A.H., Petitioner, v. THE SUPERIOR COURT OF THE CITY AND COUNTY OF SAN FRANCISCO, Respondent; SAN FRANCISCO HUMAN SERVICES AGENCY et al., Real Parties in Interest. [No. A137408. First Dist., Div. Four. Sept. 25, 2013.] In re J.D. et al., Persons Coming Under the Juvenile Court Law. J.D. et al., Plaintiffs and Respondents, v. SAN FRANCISCO HUMAN SERVICES AGENCY et al., Defendant and Respondent; A.H., Defendant and Appellant.
No. A137236, No. A137408
First Dist., Div. Four.
Sept. 25, 2013.
219 Cal. App. 4th 1379
A.H., Petitioner, v. THE SUPERIOR COURT OF THE CITY AND COUNTY OF SAN FRANCISCO, Respondent; SAN FRANCISCO HUMAN SERVICES AGENCY et al., Real Parties in Interest.
[No. A137408. First Dist., Div. Four. Sept. 25, 2013.]
In re J.D. et al., Persons Coming Under the Juvenile Court Law. J.D. et al., Plaintiffs and Respondents, v. SAN FRANCISCO HUMAN SERVICES AGENCY et al., Defendant and Respondent; A.H., Defendant and Appellant.
Deborah Dentler, under appointment by the Court of Appeal; Law and Mediation Offices of Julia Ten Eyck and Julia Ten Eyck for Petitioner and for Defendant and Appellant.
No appearance for Respondent Superior Court.
Gordon-Creed, Kelley, Holl & Sugerman and Anne H. Nguyen for Real Party in Interest and for Defendant and Respondent San Francisco Human Services Agency.
Leslie A. Barry, under appointment by the Court of Appeal, for Real Parties in Interest J.D. et al. and for Plaintiffs and Respondents J.D. et al.
RUVOLO, P. J.---
I. INTRODUCTION
This opinion addresses two appellate proceedings—a writ petition and an appeal—that arise from the same juvenile dependency cases in the San Francisco Superior Court (the juvenile court), and were consolidated in this court.
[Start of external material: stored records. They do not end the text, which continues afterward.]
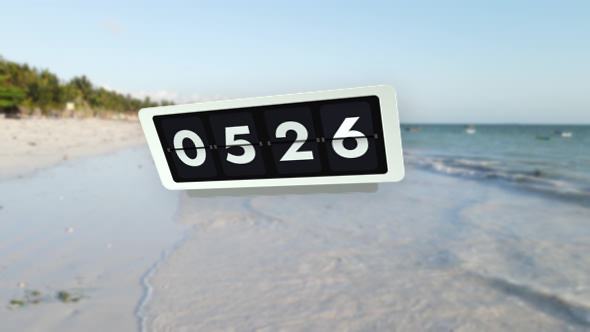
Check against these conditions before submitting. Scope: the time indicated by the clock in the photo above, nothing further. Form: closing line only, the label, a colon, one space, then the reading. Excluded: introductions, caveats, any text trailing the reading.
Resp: 5:26
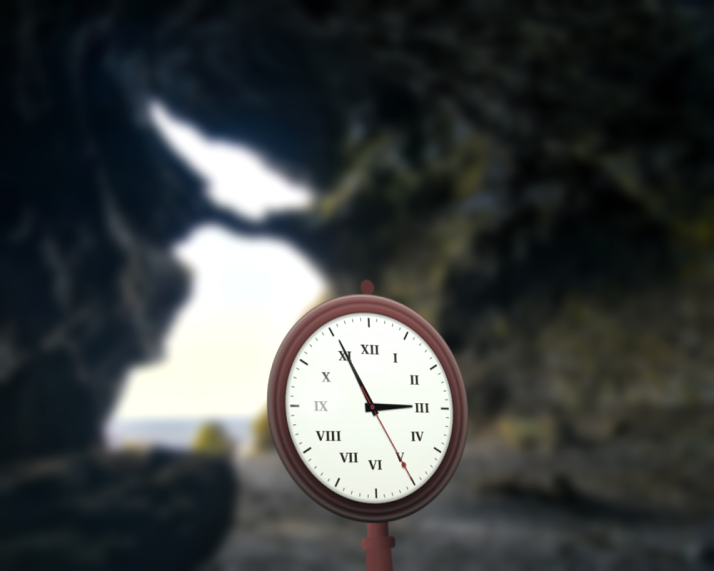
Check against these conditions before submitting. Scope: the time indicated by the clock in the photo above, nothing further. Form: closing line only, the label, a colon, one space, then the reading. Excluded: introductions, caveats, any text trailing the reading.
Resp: 2:55:25
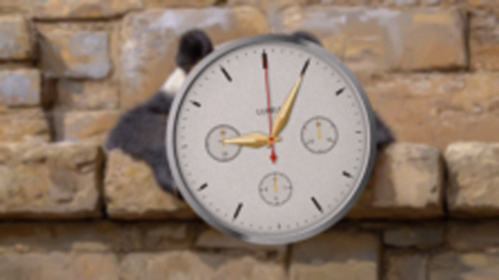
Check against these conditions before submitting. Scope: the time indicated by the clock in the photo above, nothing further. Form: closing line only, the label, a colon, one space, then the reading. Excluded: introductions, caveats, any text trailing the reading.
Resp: 9:05
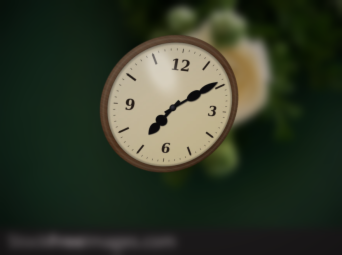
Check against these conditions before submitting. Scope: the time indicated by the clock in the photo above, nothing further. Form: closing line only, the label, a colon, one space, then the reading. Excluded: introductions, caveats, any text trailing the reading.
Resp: 7:09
The person seeking appellate review in both matters is the paternal grandmother (Grandmother) of a group of siblings who are the subject of the dependency proceedings. Grandmother was appointed guardian of the sibling group by the probate department of the San Mateo Superior Court (the probate court) in 2004, more than five years before the initial petition was filed in the dependency proceedings.
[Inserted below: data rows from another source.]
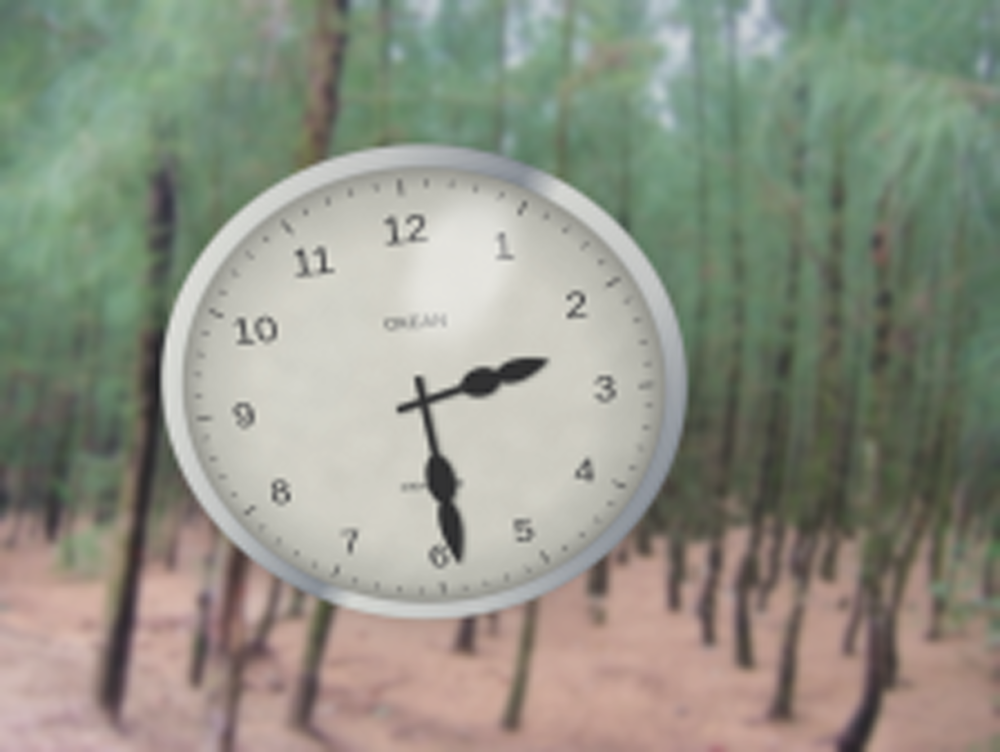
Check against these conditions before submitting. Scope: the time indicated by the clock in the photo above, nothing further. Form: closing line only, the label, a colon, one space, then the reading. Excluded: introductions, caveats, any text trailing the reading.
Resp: 2:29
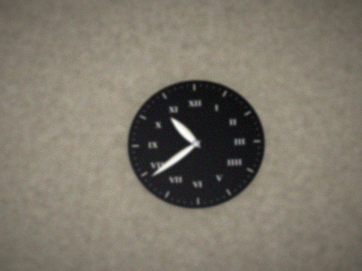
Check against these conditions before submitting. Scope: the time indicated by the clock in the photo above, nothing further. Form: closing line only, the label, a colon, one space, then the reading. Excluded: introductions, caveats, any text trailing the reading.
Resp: 10:39
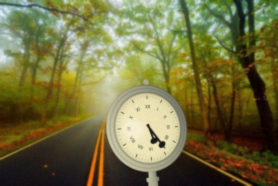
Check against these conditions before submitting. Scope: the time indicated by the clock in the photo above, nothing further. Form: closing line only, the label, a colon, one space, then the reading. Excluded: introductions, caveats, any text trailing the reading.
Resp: 5:24
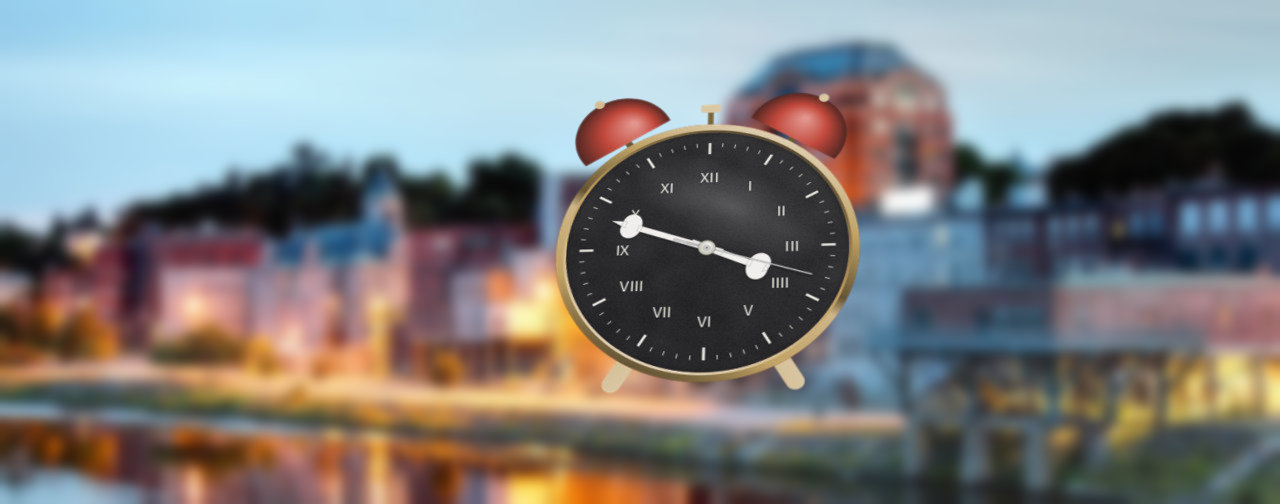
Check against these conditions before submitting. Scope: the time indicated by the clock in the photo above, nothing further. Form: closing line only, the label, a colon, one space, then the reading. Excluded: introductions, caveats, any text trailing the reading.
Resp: 3:48:18
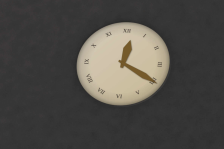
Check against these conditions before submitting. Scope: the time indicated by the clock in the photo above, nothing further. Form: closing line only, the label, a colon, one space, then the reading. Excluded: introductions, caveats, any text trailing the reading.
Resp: 12:20
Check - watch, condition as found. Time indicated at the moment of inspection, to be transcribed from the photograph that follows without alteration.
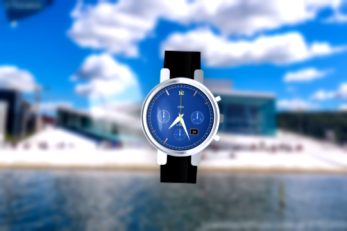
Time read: 7:26
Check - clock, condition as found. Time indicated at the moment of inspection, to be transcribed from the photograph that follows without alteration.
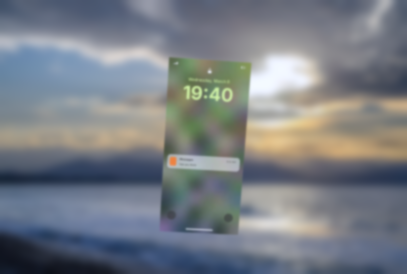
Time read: 19:40
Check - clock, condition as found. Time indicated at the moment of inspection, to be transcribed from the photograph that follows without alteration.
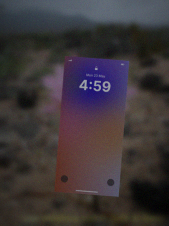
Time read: 4:59
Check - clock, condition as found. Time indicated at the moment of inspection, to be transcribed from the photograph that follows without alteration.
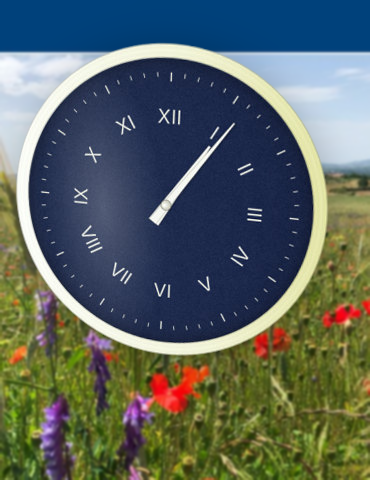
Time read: 1:06
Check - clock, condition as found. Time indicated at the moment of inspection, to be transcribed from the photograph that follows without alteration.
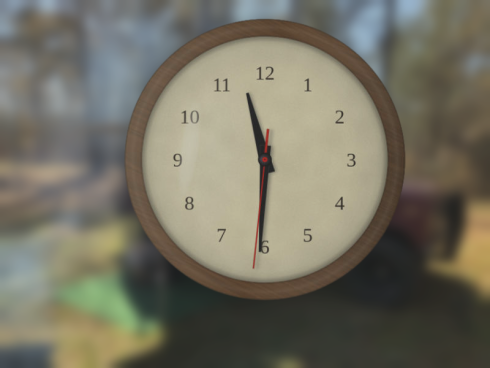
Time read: 11:30:31
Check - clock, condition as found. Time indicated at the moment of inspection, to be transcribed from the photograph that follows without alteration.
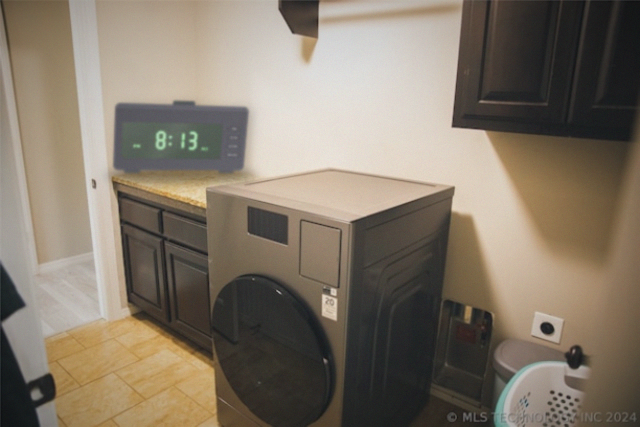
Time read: 8:13
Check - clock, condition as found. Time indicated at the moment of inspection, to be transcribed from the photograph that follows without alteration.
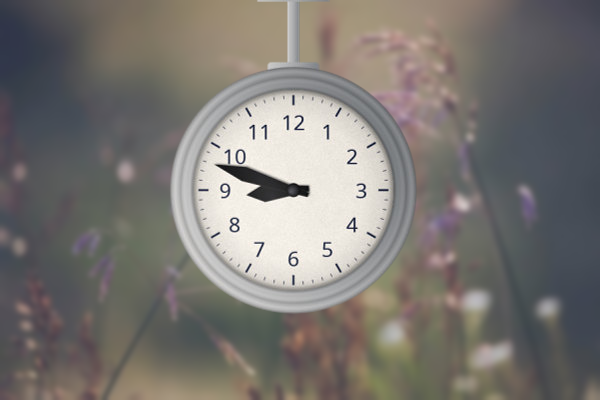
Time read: 8:48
Grandmother‘s appeal was taken from a juvenile court order granting two petitions filed jointly by the two youngest members (collectively Minors) of the sibling group: one under
Grandmother contends that the juvenile court could not terminate her probate guardianship in the absence of a recommendation from the San Francisco Human Services Agency (the Agency). She also argues that the termination could not take effect in the absence of an order from the probate court. We reject both of these contentions, and hold that under the governing statutes, a juvenile court has the authority to terminate a predependency probate guardianship in response to a motion filed by counsel for the dependent minors, whether or not the social services agency that initiated the dependency proceedings so recommends, and even if the probate guardianship was established in a different county.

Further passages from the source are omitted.